Each displayed line give a list, which has the bucket number (first
bucket is zero), the number of items in the bucket, and then the
contents of the bucket.
> (load "pub/hash-open")
;loading "pub/hash-open"
;done loading "pub/hash-open.scm"
;Evaluation took 83 mSec (0 in gc) 978 cons work
#
> (define t20 (make-open-hash-table 20 hash-1 string=?))
;Evaluation took 0 mSec (0 in gc) 44 cons work
#
> (file->table "pub/hash.data" t20)
;Evaluation took 200 mSec (0 in gc) 17475 cons work
#
> (show t20)
(0 2 (occur is))
(1 3 (it hogg the))
(2 2 (few predicts))
(3 3 (critical size generated))
(4 1 (with))
(5 2 (tightness binary))
(6 2 (results williams))
(7 6 (hardest theory to and for an))
(8 3 (constraints problems satisfaction))
(9 5 (except smith phase number study))
(10 2 (randomly empirical))
(11 4 (involve dramatically which connectivity))
(12 4 (are agreement developed domain))
(13 6 (insoluble at variables that constraint of))
(14 4 (when close change reveals))
(15 5 (in should independently difficulty occurs))
(16 3 (from level there))
(17 5 (small increases being given a))
(18 1 (soluble))
(19 4 (shown where by transition))
;Evaluation took 16 mSec (0 in gc) 426 cons work
#
>
Conclusion
It might look dark for hashing, and for closed hashing in particular.
Don't interpret it this way please. There are good hashing
strategies, and we need to explore/investigate/experiment before we
come up with a good one for a given application. If we get a good
one, then we can reduce sorting and searching (in that application)
to an order O(n) for sorting, and O(1) for searching. That is
optimal!
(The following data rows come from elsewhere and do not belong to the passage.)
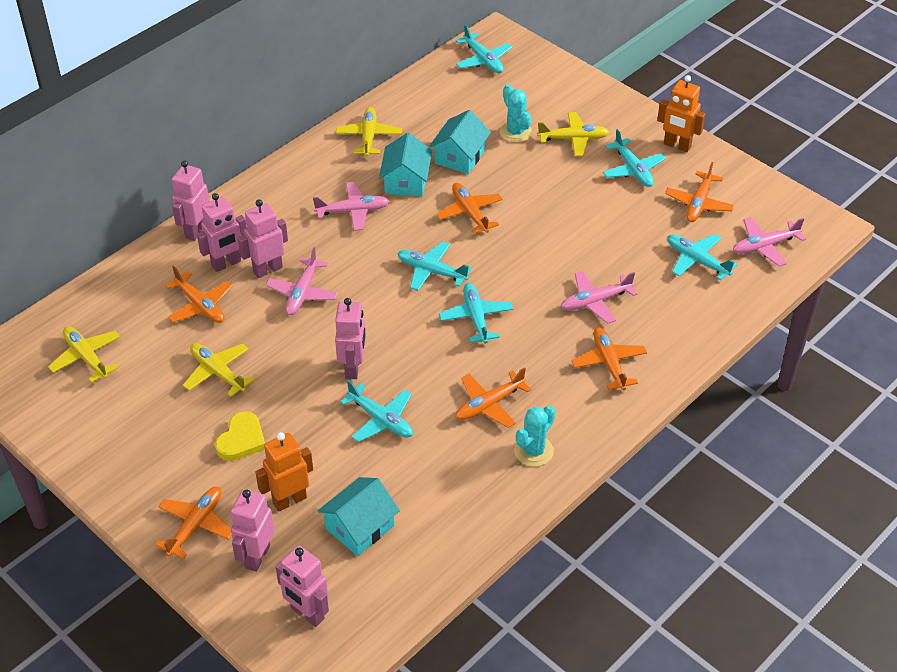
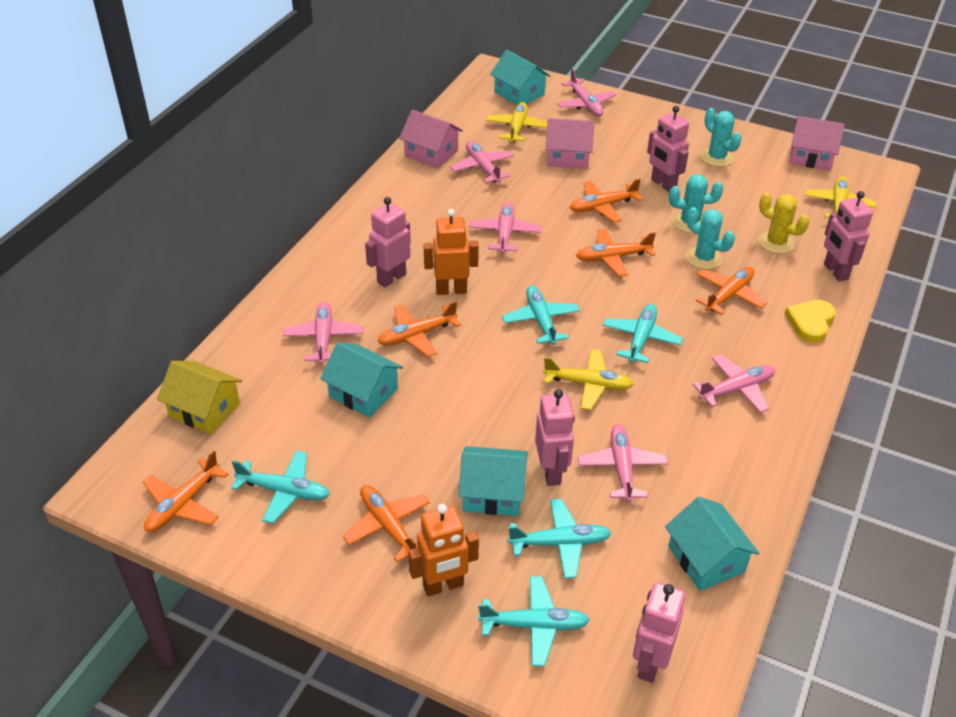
pink house: 0 -> 3
pink plane: 4 -> 6
pink robot: 6 -> 5
turquoise cactus: 2 -> 3
turquoise house: 3 -> 4
turquoise plane: 6 -> 5
yellow cactus: 0 -> 1
yellow house: 0 -> 1
yellow plane: 4 -> 3

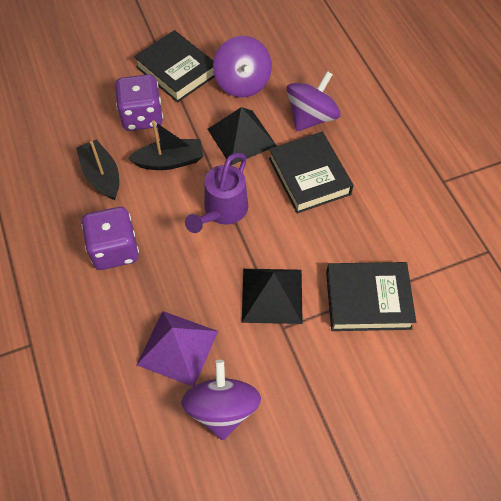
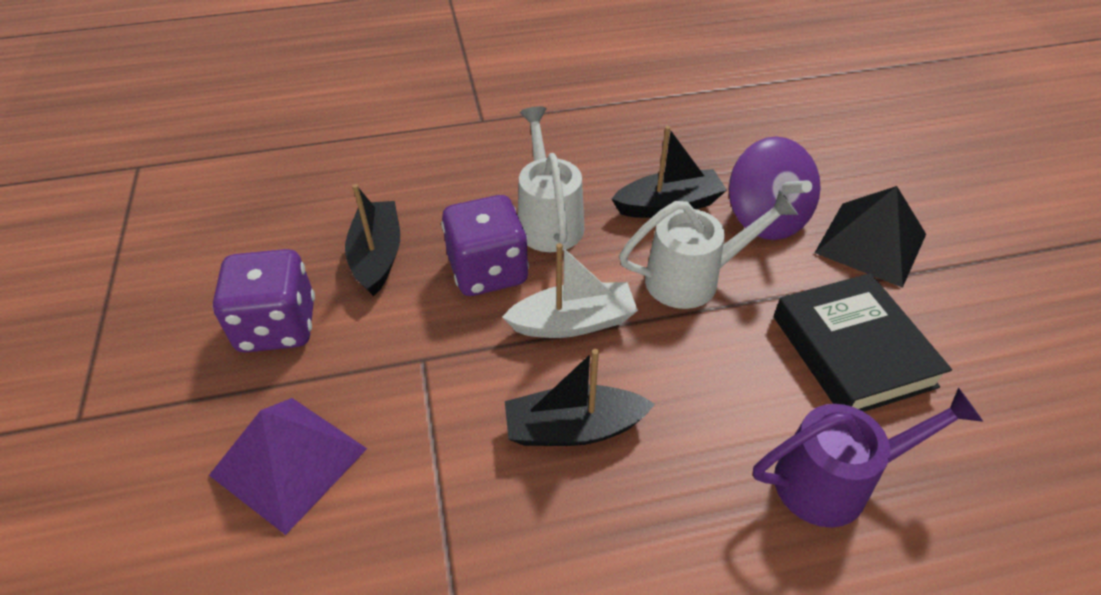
black boat: 2 -> 3
black book: 3 -> 1
black pyramid: 2 -> 1
purple spinning top: 3 -> 1
white boat: 0 -> 1
white watering can: 0 -> 2

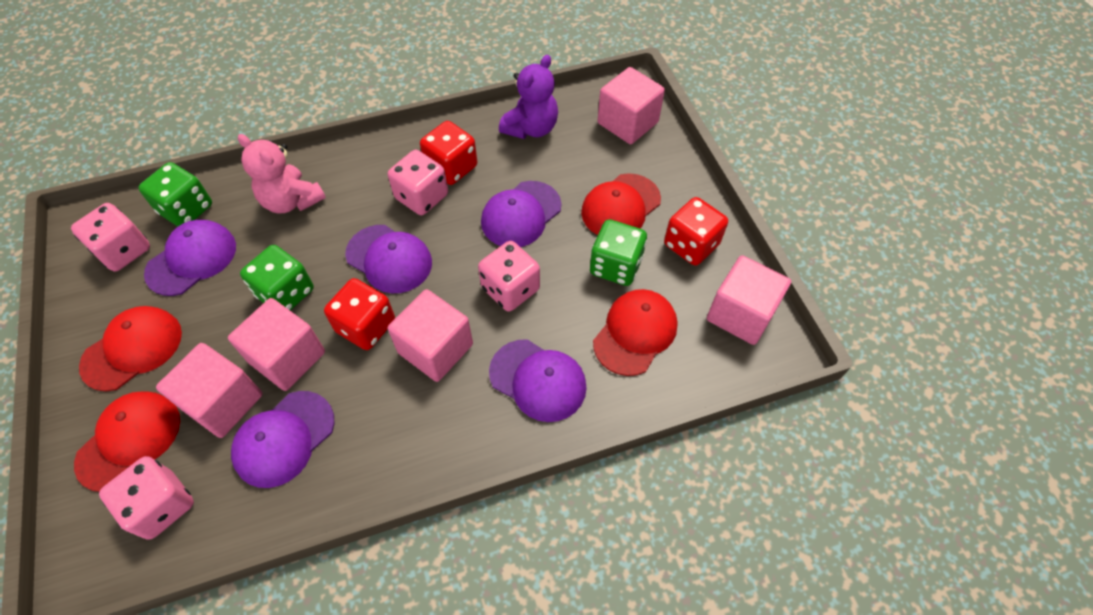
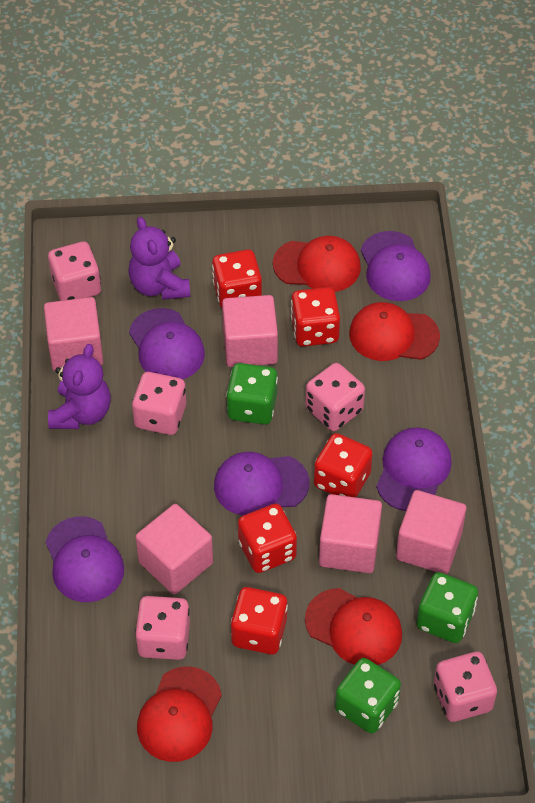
pink dice: 4 -> 5
pink teddy bear: 1 -> 0
purple teddy bear: 1 -> 2
red dice: 3 -> 5

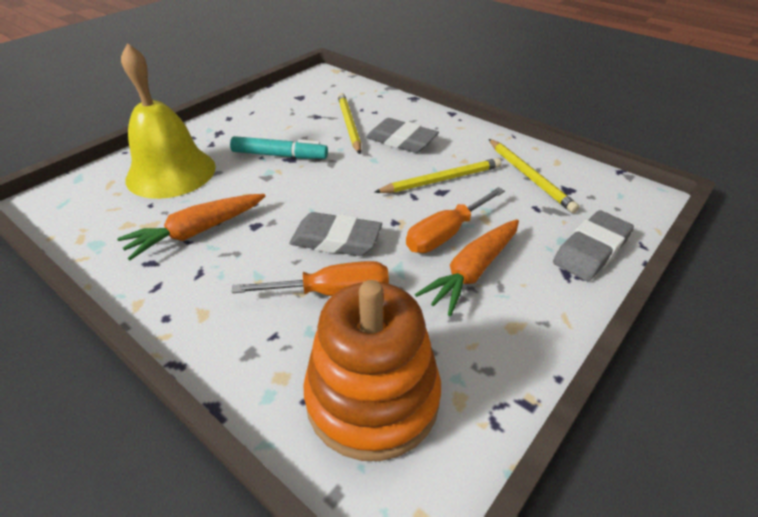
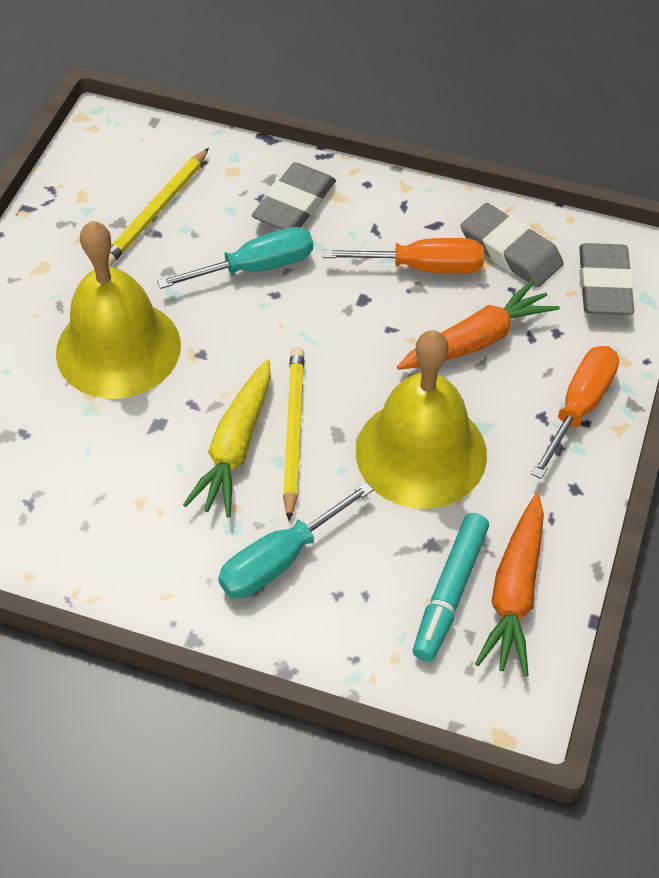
orange stacking toy: 1 -> 0
turquoise screwdriver: 0 -> 2
yellow bell: 1 -> 2
yellow carrot: 0 -> 1
yellow pencil: 3 -> 2

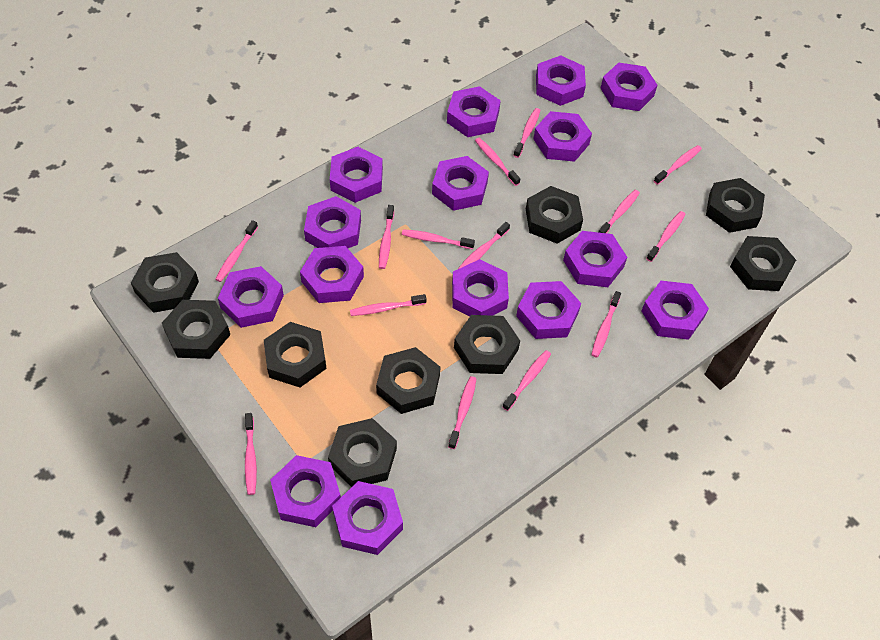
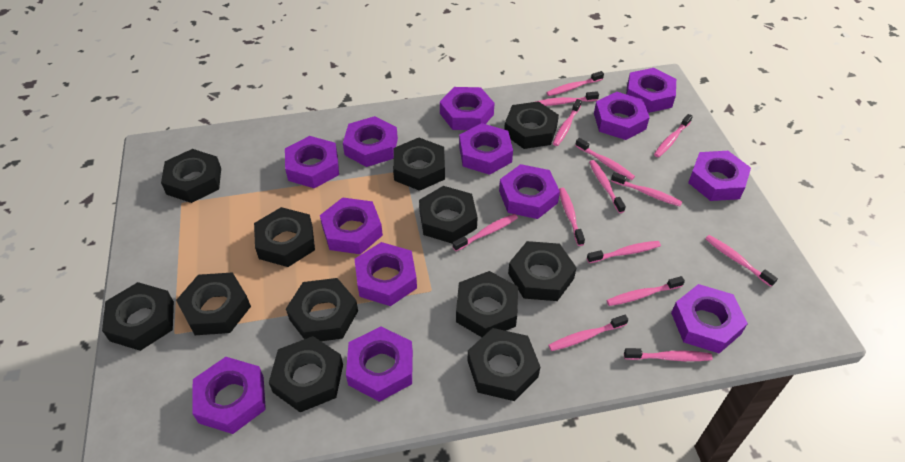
black nut: 9 -> 12
purple nut: 15 -> 13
Even if we haven't got a good hashing function, we can mix
and match technologies to get really good performance. For example,
if we are dealing with alpha-numeric keys, we might use an open
hashing strategy, with a hash value that is the integer conversion of
the first character in the key. This then gives us 26 classes, and we
can arrange each class as a sorted list or vector. We can then search
within lists using a binary chop. This could be very quick indeed.
You should also realise, that the hash table might be a static thing.
It might be built up once, and used over and over again, many
millions of queries, over a period of weeks, months, years, whatever.
Consequently, it might result in a huge saving if we get it to high
efficiency.
Some Things to Consider
I don't know the answer to these questions, but I think they are
interesting. Have you used the online facilities in the library? How
are they implemented. Have you ever used BT's directory enquiries?
How does that work, because there are more than 60 million people in
the UK. There are many (and increasing numbers of) very large data
bases out there, and we want fast access, and access on multiple
attributes. Getting information out quickly is of great importance.